**Problem details:**
Reproduce exactly, from the data that follows, the line with "thumb cmc: (639, 403)", the line with "middle tip: (473, 297)", and every line that lies between them.

------------------------------------------------------------

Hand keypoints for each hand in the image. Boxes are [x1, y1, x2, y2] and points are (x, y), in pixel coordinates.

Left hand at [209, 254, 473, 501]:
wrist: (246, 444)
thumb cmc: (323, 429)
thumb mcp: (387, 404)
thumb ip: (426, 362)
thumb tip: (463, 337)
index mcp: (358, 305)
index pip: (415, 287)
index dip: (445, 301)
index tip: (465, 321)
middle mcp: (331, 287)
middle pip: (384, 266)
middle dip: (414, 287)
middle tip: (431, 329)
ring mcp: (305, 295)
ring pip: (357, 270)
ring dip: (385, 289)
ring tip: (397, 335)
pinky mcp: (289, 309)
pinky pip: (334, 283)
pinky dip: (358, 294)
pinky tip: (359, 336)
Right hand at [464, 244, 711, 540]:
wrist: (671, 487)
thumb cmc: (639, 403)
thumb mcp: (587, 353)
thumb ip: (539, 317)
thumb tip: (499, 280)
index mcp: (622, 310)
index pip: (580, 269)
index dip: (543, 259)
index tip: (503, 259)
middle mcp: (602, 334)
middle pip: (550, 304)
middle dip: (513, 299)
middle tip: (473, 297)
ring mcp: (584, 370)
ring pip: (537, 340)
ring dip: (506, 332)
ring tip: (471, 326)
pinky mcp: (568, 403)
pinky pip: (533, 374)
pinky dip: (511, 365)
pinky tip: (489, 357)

------------------------------------------------------------

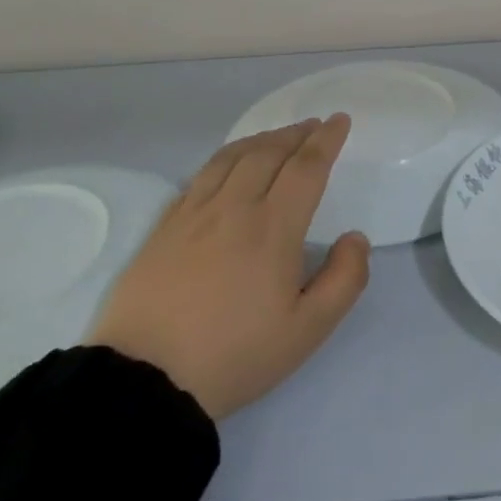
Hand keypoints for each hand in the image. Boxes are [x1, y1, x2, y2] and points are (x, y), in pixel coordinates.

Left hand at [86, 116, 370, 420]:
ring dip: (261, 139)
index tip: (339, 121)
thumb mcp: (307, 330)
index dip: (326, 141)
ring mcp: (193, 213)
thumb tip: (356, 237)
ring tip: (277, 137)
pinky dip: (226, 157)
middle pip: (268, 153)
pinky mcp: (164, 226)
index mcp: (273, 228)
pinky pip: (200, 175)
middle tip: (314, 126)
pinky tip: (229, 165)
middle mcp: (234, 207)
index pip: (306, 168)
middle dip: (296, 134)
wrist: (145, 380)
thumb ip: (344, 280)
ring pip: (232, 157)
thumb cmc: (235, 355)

------------------------------------------------------------

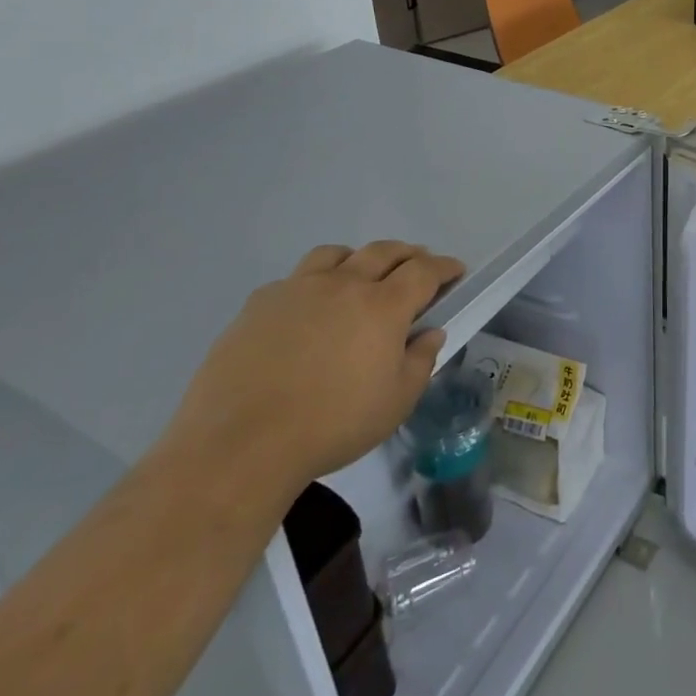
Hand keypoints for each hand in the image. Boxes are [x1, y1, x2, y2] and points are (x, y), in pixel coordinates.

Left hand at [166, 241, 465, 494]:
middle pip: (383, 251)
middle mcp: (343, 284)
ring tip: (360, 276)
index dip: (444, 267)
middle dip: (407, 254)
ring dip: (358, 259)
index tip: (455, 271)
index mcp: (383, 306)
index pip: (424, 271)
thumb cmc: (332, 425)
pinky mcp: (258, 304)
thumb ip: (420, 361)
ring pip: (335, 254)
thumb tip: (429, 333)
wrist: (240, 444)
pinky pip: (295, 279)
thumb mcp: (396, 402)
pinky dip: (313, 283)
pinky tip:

------------------------------------------------------------

**Final answer:**
thumb cmc: (639, 403)
thumb mcp: (587, 353)
thumb ip: (539, 317)
thumb tip: (499, 280)
index mcp: (622, 310)
index pip: (580, 269)
index dip: (543, 259)
index tip: (503, 259)
middle mcp: (602, 334)
middle pip: (550, 304)
middle dip: (513, 299)
middle tip: (473, 297)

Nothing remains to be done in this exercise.